The Atlantic hurricane season so far has seen a rash of historic extremes, between Harvey dropping up to 50 inches of rain, Irma generating talk of whether to add a category 6 to the intensity scale and Maria strengthening from a tropical storm to a category 5 hurricane in just two days. This recent activity has generated much speculation about the role of climate change in the progression of these and future storms.
Tim Li, a professor of atmospheric sciences at the University of Hawaiʻi at Mānoa’s International Pacific Research Center, guided a study recently published in Scientific Reports examining the question: What is the impact of ocean warming on the size and destructiveness of tropical cyclones? The study concluded that with warmer sea surface temperatures, tropical cyclones become not only stronger, with higher maximum wind speeds, but also larger, with gale-force winds covering a greater area.
Previous studies of climate change effects on tropical cyclones only considered storm intensity changes (i.e. wind speed), assuming that storm size would remain the same. However, Li’s group wanted to examine how much cyclone size might be affected by increasing water temperatures, since potential destructiveness is greatly increased as storm size increases. Li supervised the work by Yuan Sun of the National University of Defense Technology in Nanjing, China.

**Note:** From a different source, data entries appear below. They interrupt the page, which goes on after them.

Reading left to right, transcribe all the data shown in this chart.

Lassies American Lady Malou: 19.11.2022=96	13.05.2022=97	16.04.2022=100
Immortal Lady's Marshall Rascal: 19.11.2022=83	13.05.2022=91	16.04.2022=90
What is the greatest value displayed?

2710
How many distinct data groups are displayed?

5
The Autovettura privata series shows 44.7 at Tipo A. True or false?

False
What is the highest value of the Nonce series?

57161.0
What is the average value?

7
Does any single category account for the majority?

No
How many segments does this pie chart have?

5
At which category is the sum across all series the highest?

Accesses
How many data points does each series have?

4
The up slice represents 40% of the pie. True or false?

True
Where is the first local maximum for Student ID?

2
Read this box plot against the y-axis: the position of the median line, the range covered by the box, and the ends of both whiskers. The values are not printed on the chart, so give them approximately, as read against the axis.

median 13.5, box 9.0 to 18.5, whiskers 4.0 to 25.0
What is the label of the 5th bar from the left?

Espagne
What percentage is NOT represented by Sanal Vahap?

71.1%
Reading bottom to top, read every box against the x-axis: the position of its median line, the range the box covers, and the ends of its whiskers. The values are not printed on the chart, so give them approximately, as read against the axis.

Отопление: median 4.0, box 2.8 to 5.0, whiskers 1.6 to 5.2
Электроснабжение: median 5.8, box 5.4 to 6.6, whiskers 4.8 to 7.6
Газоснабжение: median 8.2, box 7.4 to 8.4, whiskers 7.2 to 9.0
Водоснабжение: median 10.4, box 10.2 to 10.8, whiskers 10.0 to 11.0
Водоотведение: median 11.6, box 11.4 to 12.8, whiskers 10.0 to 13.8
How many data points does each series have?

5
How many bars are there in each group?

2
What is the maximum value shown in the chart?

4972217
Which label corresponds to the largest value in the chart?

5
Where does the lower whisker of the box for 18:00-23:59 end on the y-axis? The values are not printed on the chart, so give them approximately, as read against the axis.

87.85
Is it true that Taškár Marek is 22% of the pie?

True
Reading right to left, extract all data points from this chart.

The strengthened tropical cyclone destructive potential poses a heightened threat to human society as well as terrestrial and marine ecosystems.
—Tim Li
Using both long-term climate simulations and short-term, high-resolution simulations of different cases, the group found that for every degree Celsius increase of sea surface temperature, the size-dependent destructive potential of typhoons in the western North Pacific and hurricanes in the North Atlantic can increase by 340 percent and 150 percent, respectively. The implication is that future storms in both ocean basins could become dramatically more destructive if ocean warming continues unabated. Texas, Florida and many Caribbean islands have recently had a taste of this elevated destructiveness, first-hand.
“We were a little surprised by the result, but it is physically understandable,“ Li said. ”The strengthened tropical cyclone destructive potential poses a heightened threat to human society as well as terrestrial and marine ecosystems.”
Li did note that the results might be model-dependent, so further modeling efforts are needed to confirm the results. For future research, the group plans to incorporate other natural forces and projected future sea surface temperature patterns derived by different modeling centers around the world.